Vers une valorisation des sargasses?

A l’issue de plusieurs voyages à la Martinique, j’ai attiré l’attention sur la prolifération des sargasses dans la Caraïbe. Ces algues brunes dont les échouements sont de plus en plus fréquents se propagent rapidement à la surface de l’océan dont la température augmente à cause du réchauffement climatique. Au départ observées uniquement sur la façade atlantique, les sargasses ont atteint le côté caraïbe. Elles entraînent des problèmes économiques et sanitaires. J’ai expliqué que l’hydrogène sulfuré attaque les peintures à l’intérieur des maisons et incommode fortement la population qui souffre de maux de tête, picotements de gorge, larmoiements et évanouissements dans les cas les plus extrêmes. Des médecins du CHUM (Centre Hospitalier Universitaire de Martinique) viennent de mener une étude auprès de certains habitants d’un quartier du François afin de connaître l’impact des sargasses sur la santé des personnes. Toujours au François, l’une des zones les plus impactées, les sargasses perturbent le marché immobilier. Il est difficile de vendre un bien dans un secteur victime d’une pollution visuelle et olfactive.

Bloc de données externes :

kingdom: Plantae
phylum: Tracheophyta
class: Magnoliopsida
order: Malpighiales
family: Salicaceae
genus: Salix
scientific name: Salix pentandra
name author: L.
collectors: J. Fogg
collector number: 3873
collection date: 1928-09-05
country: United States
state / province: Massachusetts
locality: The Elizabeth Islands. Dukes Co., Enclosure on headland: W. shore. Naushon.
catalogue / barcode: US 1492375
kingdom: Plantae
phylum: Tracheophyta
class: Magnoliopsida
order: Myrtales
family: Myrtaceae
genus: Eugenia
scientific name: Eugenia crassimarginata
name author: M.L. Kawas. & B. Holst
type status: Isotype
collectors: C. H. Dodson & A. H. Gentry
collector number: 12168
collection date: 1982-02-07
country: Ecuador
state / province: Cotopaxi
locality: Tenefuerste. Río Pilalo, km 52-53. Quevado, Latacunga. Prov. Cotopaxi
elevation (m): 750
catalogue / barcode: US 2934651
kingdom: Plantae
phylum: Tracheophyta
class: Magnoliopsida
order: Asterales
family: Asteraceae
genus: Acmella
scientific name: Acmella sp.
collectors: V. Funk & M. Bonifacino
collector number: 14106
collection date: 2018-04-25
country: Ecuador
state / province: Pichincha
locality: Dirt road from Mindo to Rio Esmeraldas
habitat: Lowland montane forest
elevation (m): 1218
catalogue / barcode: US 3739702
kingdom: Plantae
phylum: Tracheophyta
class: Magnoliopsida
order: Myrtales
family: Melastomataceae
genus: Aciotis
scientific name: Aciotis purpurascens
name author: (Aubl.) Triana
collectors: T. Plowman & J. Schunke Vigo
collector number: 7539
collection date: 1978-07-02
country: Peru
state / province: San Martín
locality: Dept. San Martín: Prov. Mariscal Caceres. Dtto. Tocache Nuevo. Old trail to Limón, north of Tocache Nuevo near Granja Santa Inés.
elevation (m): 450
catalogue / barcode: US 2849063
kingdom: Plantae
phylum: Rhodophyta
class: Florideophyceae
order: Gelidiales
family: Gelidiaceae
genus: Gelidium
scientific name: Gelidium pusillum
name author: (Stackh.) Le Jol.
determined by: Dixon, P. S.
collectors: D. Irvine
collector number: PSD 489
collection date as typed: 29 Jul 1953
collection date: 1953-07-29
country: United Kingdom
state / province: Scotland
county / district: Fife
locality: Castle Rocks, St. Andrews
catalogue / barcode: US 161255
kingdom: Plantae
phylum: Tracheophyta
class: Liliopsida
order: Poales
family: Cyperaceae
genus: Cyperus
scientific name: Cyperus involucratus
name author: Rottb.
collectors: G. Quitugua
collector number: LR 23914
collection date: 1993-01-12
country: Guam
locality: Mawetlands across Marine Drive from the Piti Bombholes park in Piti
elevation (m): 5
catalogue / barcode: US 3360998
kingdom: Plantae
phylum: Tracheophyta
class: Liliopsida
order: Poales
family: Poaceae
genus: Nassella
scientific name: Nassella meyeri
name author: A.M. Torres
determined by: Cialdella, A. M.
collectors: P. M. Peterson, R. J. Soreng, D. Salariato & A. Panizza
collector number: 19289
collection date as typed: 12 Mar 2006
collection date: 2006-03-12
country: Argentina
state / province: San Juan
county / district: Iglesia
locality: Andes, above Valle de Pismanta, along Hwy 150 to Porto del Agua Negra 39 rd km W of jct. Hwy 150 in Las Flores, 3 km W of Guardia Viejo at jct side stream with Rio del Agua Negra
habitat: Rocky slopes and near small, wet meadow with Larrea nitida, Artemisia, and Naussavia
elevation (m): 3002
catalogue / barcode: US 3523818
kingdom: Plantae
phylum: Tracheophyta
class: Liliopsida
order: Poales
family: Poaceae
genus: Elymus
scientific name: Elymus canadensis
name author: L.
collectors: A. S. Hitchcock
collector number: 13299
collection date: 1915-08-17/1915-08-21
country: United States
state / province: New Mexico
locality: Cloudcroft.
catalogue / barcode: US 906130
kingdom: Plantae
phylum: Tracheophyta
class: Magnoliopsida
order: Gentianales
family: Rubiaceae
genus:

Les algues venues s’échouer sur le rivage sont évacuées de temps en temps, mais lors de mon dernier voyage avant la crise sanitaire personne n’a su me dire où elles étaient entreposées. Un habitant m’a fait remarquer qu’on devait pouvoir les traiter et en faire des engrais. L’idée me semblait effectivement intéressante.

Aujourd’hui les sargasses sont au coeur d’un projet de recherche et de valorisation, le Save C. Alors que dans le Nord de l’Europe ou au Mexique, elles sont déjà traitées et utilisées comme biomatériaux, en France l’industrie de transformation est presque inexistante.

La valorisation des sargasses est prouvée scientifiquement. Elles peuvent entrer dans la construction des maisons, dans des systèmes d’isolation de bâtiments ou encore des panneaux solaires capables de capturer le dioxyde de carbone. La composition de ces algues marines permet de les transformer en fibres, un éco-matériau déjà utilisé dans certains pays du Nord de l’Europe qui se servent des sargasses échouées pour la fabrication de maisons ou de toits de bâtiment. De manière presque paradoxale, la Hollande va créer une culture de sargasses.

Le projet Save C aux Antilles vise essentiellement deux secteurs de valorisation des sargasses, la production de biomatériaux et l’agriculture où ces algues peuvent être utilisées comme biostimulants. En Martinique, un centre funéraire se prépare à exploiter les sargasses pour la fabrication de cercueils en bio-carton.

La transformation industrielle de ces algues brunes demande d’importants financements et l’identification de secteurs qui peuvent utiliser de la matière sargasse. C’est l’autre mission du projet Save C.